Mengambil cicilan kendaraan bermotor memang menggiurkan, apalagi ketika tanpa uang muka dan bunga cicilan 0%. Sepintas terlihat murah dan menguntungkan, namun ketika kita tidak dapat membayarnya karena nilainya turun terus maka yang hadir adalah tukang pentung alias penagih utang, Sumber gambar: www.allmandlaw.com

Pengantar
Sejatinya ilmu keuangan menurut sebuah kuliah teori keuangan yang diampu oleh Andrew W. Lo di MIT Sloan (2008) mendefinisikan Keuangan adalah gabungan antara kekayaan (baca: uang, nilai Rupiah) dan ilmu matematika. Dalam hal ini, pembahasan dalam artikel ini bertujuan untuk memberikan dasar motivasi bagi siapa saja yang ingin mengelola harta benda yang dimilikinya dengan menempuh jalan dari ilmu manajemen keuangan. Sebagai seorang individu yang tidak pernah mengenyam pendidikan tinggi di ilmu keuangan, anda tidak perlu merasa takut dan apalagi kecil hati untuk belajar “bagaimana caranya mengelola harta benda anda sendiri.” Karena secara mendasar ketika anda pernah belajar konsep-konsep operasi matematika (baca: “+”, “-“, “x” dan “÷”) hal itu sudah mencukupi, kecuali memang anda ingin menjadi ilmuwan di bidang manajemen keuangan. Kerangka artikel ini akan dibagi menjadi dua bagian besar pembahasan, yaitu (1) ceteris paribus, garis waktu, aplikasi keuangannya, dan (2) Statistika deskriptif, kementakan (probabilitas) dan statistika inferensi. Untuk Artikel kali ini, penulis masih menekankan pada bagian pertama, yaitu memaparkan beberapa konsep penting yang bersumber dari ilmu ekonomi, keuangan, dan matematika dasar yang akan menjadi titik tolak bahasan-bahasan ke depan. Pada bagian pertama ini, pembaca akan diajak untuk memahami konsep-konsep seperti ceteris paribus, garis waktu, uang dan aplikasi manajemen keuangan personalnya.

→ Soal Latihan
**1.** Jawablah pertanyaan berikut berdasarkan bacaan tentang keuangan:
(a) Siapa yang mengampu kuliah teori keuangan di MIT Sloan yang disebut dalam bacaan?
(b) Siapa yang datang ketika cicilan kendaraan tidak dapat dibayar?
(c) Apa saja yang dibahas pada bagian kedua kerangka artikel?
**2.** Ringkaslah paragraf dalam bacaan tentang keuangan yang diawali "Sejatinya ilmu keuangan" menjadi daftar poin singkat yang tetap memuat fakta utamanya.
Baris-baris data yang menyusul tidak perlu dipakai.

→ Data yang Diberikan

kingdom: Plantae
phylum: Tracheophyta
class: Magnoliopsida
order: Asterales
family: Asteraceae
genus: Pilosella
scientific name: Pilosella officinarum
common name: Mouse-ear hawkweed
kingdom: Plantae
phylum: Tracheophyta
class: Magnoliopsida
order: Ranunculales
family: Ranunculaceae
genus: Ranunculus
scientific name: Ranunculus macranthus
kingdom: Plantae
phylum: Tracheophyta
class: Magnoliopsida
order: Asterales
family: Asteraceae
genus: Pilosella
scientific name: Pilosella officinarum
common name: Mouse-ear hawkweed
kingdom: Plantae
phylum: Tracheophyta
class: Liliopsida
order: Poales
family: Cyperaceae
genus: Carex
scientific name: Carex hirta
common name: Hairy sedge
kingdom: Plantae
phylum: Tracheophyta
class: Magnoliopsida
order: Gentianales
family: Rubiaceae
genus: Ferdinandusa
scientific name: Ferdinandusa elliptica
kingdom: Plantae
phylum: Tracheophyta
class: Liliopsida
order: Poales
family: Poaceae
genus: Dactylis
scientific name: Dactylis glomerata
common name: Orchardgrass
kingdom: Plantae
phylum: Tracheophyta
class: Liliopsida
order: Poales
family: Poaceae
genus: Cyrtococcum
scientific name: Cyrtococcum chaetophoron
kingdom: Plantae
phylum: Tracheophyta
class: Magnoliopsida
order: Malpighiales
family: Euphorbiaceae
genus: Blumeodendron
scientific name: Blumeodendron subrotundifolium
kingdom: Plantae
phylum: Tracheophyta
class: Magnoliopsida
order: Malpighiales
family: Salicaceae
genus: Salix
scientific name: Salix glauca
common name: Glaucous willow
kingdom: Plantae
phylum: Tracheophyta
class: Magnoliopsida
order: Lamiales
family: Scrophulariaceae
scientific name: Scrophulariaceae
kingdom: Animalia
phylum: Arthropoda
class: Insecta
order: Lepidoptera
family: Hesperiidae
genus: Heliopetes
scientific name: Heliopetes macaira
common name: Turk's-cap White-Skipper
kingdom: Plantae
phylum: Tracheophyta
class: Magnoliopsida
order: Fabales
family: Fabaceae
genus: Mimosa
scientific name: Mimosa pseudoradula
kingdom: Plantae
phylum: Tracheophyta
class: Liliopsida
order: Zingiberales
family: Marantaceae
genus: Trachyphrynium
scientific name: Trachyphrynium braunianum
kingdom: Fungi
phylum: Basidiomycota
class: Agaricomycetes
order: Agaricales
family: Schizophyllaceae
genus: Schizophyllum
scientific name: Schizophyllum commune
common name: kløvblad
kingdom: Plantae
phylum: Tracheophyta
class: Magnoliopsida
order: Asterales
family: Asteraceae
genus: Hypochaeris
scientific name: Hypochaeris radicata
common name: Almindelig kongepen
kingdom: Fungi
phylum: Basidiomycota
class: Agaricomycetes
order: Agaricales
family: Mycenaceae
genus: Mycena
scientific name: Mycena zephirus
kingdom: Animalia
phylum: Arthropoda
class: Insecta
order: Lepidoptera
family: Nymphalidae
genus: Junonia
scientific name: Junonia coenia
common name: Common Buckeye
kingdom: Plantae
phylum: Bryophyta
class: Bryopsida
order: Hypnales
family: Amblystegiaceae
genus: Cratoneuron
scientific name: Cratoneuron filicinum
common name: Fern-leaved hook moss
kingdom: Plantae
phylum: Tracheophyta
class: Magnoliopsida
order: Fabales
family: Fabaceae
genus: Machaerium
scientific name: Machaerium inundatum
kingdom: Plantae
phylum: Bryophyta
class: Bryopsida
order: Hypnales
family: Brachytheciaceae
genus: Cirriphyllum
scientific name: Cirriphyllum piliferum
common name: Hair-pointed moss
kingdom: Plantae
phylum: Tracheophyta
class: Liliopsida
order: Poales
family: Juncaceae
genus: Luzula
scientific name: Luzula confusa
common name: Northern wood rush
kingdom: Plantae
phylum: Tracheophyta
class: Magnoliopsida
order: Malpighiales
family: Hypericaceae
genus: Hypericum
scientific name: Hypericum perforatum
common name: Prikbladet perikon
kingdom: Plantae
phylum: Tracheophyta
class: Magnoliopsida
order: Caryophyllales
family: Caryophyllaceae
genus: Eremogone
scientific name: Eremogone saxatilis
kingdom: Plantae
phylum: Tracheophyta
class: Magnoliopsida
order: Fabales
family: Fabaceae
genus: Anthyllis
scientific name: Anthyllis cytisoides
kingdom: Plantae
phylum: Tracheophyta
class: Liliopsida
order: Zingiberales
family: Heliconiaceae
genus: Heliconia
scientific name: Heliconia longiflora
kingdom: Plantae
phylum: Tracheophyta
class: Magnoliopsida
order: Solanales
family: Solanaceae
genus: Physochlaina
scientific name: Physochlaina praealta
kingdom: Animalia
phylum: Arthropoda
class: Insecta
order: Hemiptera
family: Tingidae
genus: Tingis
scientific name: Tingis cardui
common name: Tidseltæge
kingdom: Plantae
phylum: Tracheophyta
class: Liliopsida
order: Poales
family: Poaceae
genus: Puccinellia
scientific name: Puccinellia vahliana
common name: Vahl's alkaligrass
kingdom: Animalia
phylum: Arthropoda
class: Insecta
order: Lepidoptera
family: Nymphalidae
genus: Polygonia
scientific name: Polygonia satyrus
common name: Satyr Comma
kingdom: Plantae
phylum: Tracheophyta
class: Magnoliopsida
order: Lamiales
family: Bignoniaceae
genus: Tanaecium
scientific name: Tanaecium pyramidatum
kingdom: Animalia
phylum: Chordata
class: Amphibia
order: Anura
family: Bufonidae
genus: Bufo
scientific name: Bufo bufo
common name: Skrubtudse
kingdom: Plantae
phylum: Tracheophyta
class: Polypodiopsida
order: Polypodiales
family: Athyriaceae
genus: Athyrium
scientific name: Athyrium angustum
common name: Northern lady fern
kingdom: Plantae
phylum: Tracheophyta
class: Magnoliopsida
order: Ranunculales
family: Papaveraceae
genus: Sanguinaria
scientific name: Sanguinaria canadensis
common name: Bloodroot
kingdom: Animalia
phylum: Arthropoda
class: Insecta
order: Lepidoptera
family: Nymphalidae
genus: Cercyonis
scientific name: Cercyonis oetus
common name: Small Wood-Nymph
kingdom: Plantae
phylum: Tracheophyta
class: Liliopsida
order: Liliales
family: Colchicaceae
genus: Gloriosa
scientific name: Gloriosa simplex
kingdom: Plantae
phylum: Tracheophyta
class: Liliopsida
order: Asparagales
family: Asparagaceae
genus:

→ Jawaban Tiap Soal
**1.**
(a) Andrew W. Lo.
(b) Tukang pentung alias penagih utang.
(c) Statistika deskriptif, kementakan (probabilitas), dan statistika inferensi.

**2.**
- Menurut kuliah teori keuangan Andrew W. Lo di MIT Sloan (2008), keuangan adalah gabungan kekayaan dan ilmu matematika.
- Artikel ini bertujuan memberi dasar motivasi bagi siapa saja yang ingin mengelola harta bendanya lewat ilmu manajemen keuangan.
- Orang yang tidak pernah kuliah keuangan tidak perlu takut belajar mengelola harta sendiri. Cukup menguasai operasi matematika dasar (+, -, x, ÷), kecuali ingin menjadi ilmuwan di bidang manajemen keuangan.
- Kerangka artikel terbagi dua:
  1. ceteris paribus, garis waktu, dan aplikasi keuangannya;
  2. statistika deskriptif, kementakan (probabilitas), dan statistika inferensi.
- Artikel kali ini menekankan bagian pertama, yaitu konsep ceteris paribus, garis waktu, uang, dan aplikasi manajemen keuangan personal.